• SUPPLIED PASSAGE:

2.10 Indebtedness. Except as set forth in the Balance Sheet or as described in Section 2.10 of the Disclosure Schedule, immediately after the Initial Closing, the Company will not have any Indebtedness outstanding. The Company is not in default with respect to any outstanding Indebtedness or any instrument or agreement relating thereto, and no such Indebtedness or any instrument or agreement relating thereto purports to limit the issuance of any securities by the Company or the operation of its business. Complete and correct copies of all instruments and agreements (including all amendments, supplements, waivers, and consents) relating to any Indebtedness of the Company have been made available to the Purchasers.

 

2.11 Absence of Undisclosed Liabilities. Except to the extent reflected or reserved in the Balance Sheet and except for obligations and liabilities under the terms of any contract set forth in Section 2.16 of the Disclosure Schedule, the Company does not have any material liabilities or obligations of any nature, whether accrued, absolute, contingent, or otherwise (including, without limitation, liabilities as guarantor or otherwise with respect to obligations of others) and whether due or to become due.

 

2.12 Tax Matters.

 

(a) Filing of Tax Returns and Payment of Taxes. The Company has timely filed all Tax Returns required to be filed by it, each such Tax Return has been prepared in compliance with all applicable laws and regulations, and all such Tax Returns are true and accurate in all respects. All Taxes due and payable by the Company have been paid, and the Company will not be liable for any additional Taxes in respect of any taxable period ending on or before the Initial Closing Date, in an amount that exceeds the amount of the current liability

 


accruals for Taxes (excluding reserves for deferred Taxes) as such accruals are reflected on the Balance Sheet, as adjusted for operations and transactions in the ordinary course of business of the Company since the Balance Sheet Date in accordance with past custom and practice. No claim has ever been made by a taxing authority in a jurisdiction where the Company does not pay Taxes or file Tax Returns that the Company is or may be subject to Taxes assessed by such jurisdiction. There are no Liens for Taxes (other than current Taxes not yet due and payable) on the assets of the Company.

 

(b) Audit History, Extensions, Etc. There is no action, suit, taxing authority proceeding, or audit with respect to any Tax now in progress, pending, or to the best of the Company’s knowledge, threatened, against or with respect to the Company. No deficiency or proposed adjustment in respect of Taxes that has not been settled or otherwise resolved has been asserted or assessed by any taxing authority against the Company. The Company has not consented to extend the time in which any Tax may be assessed or collected by any taxing authority. The Company has not requested or been granted an extension of the time for filing any Tax Return to a date on or after the Initial Closing Date.

• PROVIDED DATA:

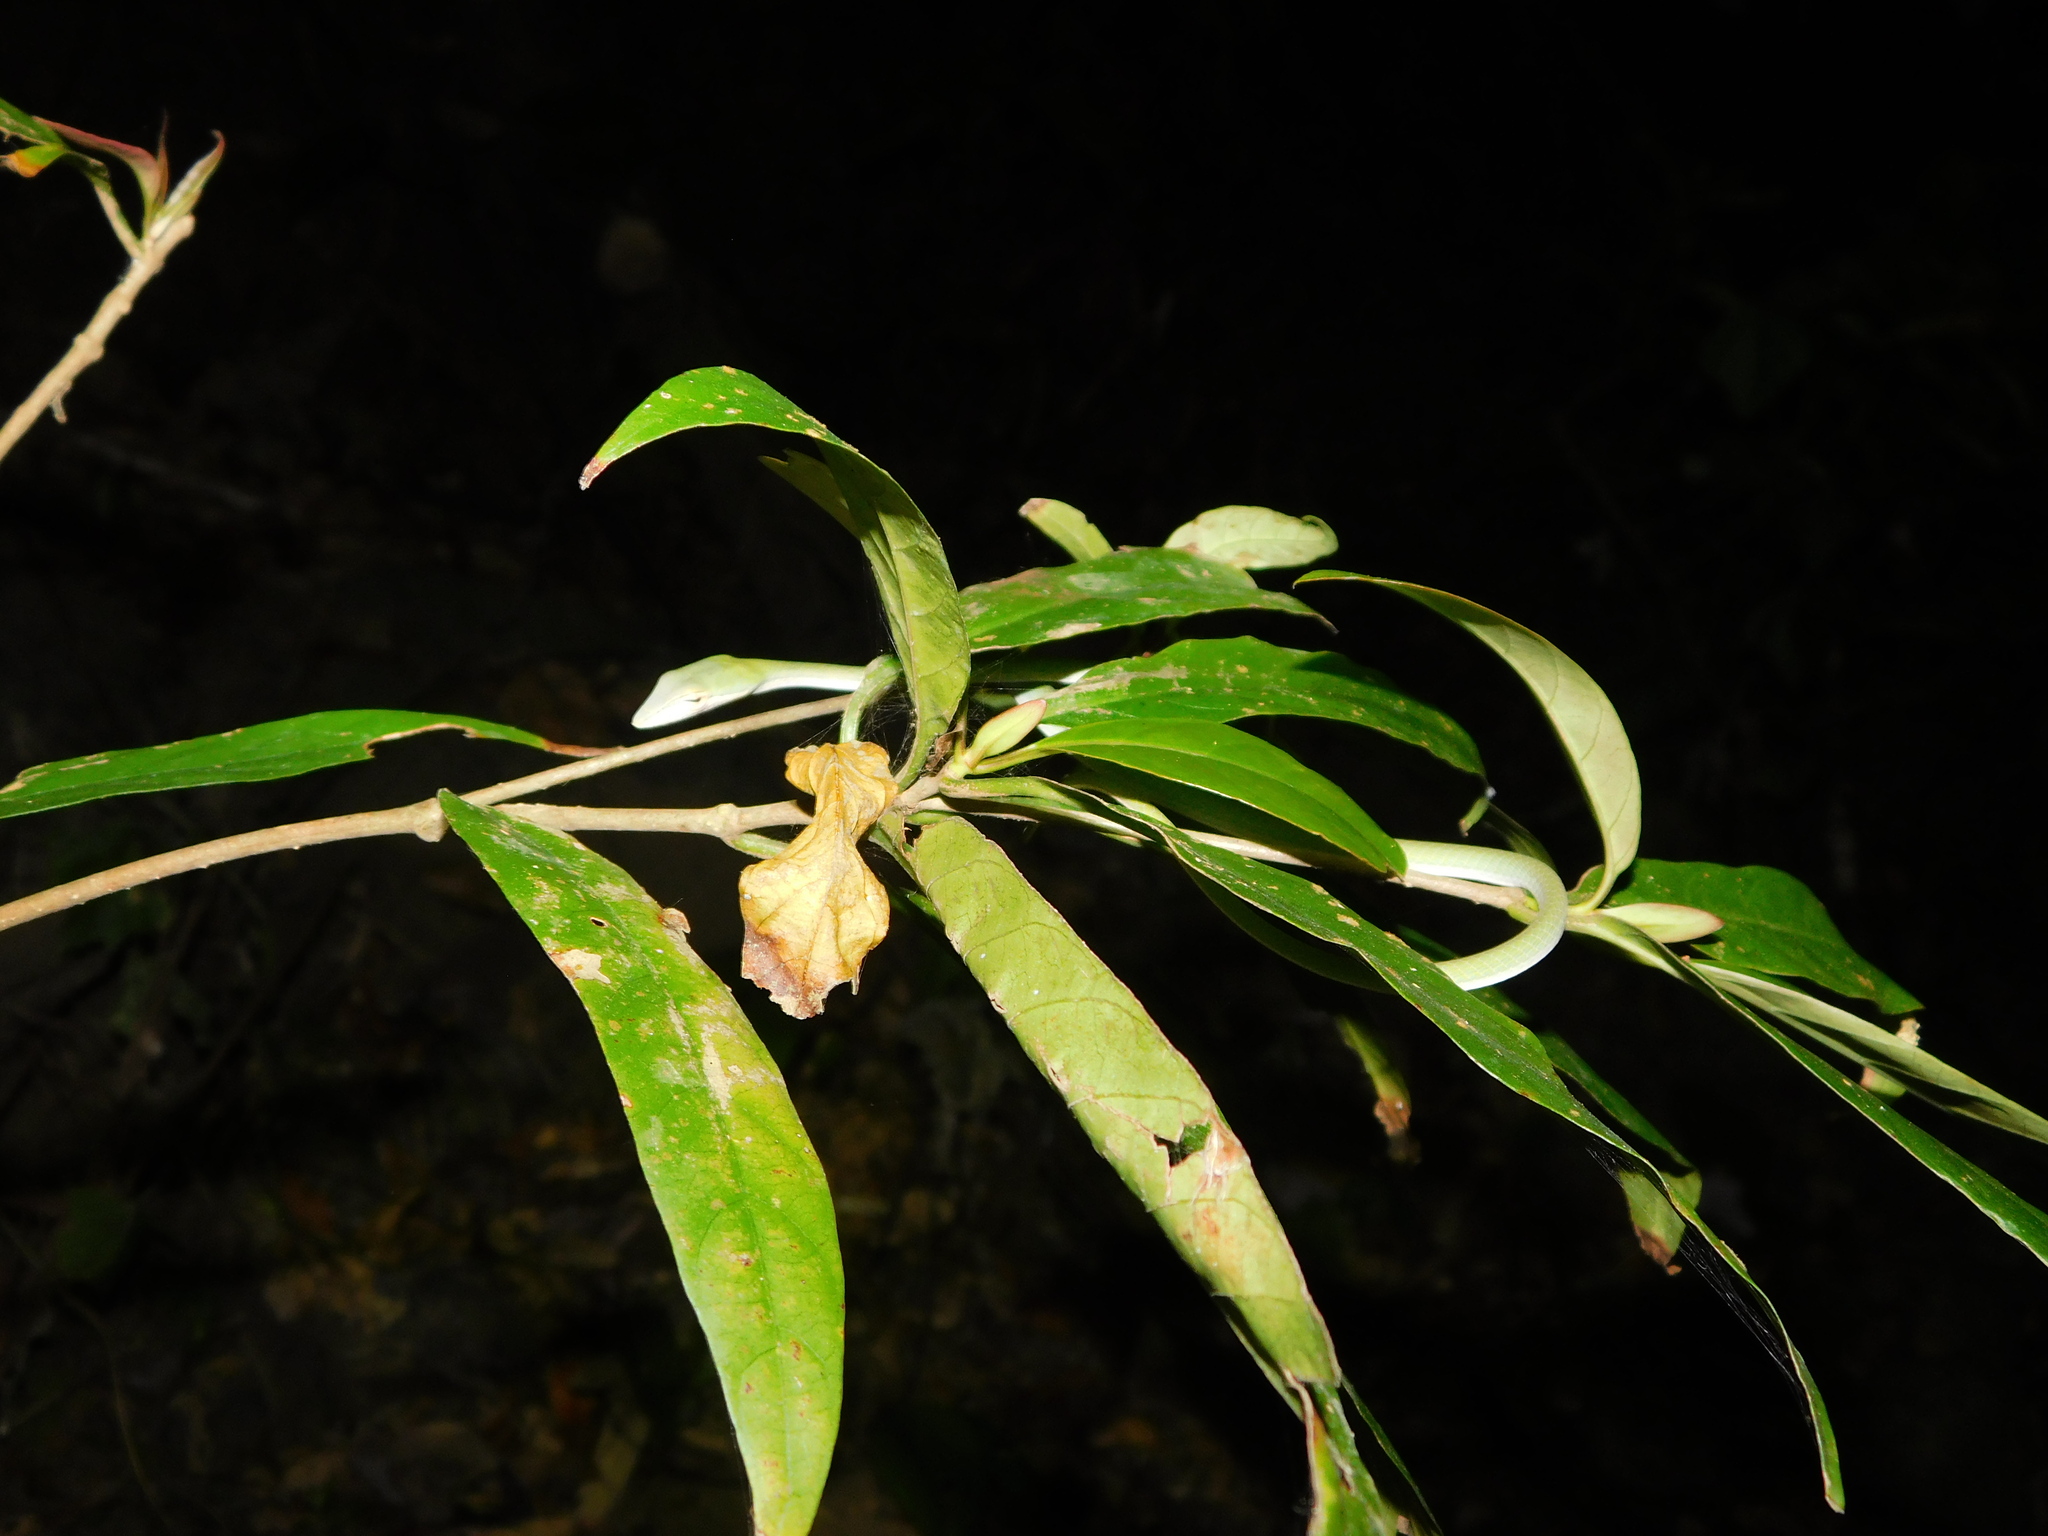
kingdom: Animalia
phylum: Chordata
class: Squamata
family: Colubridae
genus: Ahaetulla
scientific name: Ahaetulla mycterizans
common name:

• AIM 1: Do statements (a), (b), and (c) below agree with the contract excerpt above? For each one, answer yes or no and quote the exact words of the excerpt that settle it. (a) The Company has been granted an extension to file a Tax Return to a date after the Initial Closing Date. (b) Copies of the instruments and agreements relating to the Company's Indebtedness have been made available to the Purchasers. (c) The Company is in default on some of its outstanding Indebtedness.
• AIM 2: Please revise the contract excerpt above, starting at "2.11 Absence of" and ending at "2.12 Tax Matters.", and put "surety" in place of "guarantor".

• FINISHED ANSWER 1:
(a) No: "The Company has not requested or been granted an extension of the time for filing any Tax Return to a date on or after the Initial Closing Date."
(b) Yes: "Complete and correct copies of all instruments and agreements (including all amendments, supplements, waivers, and consents) relating to any Indebtedness of the Company have been made available to the Purchasers."
(c) No: "The Company is not in default with respect to any outstanding Indebtedness or any instrument or agreement relating thereto"

• FINISHED ANSWER 2:
2.11 Absence of Undisclosed Liabilities. Except to the extent reflected or reserved in the Balance Sheet and except for obligations and liabilities under the terms of any contract set forth in Section 2.16 of the Disclosure Schedule, the Company does not have any material liabilities or obligations of any nature, whether accrued, absolute, contingent, or otherwise (including, without limitation, liabilities as surety or otherwise with respect to obligations of others) and whether due or to become due.

 

2.12 Tax Matters.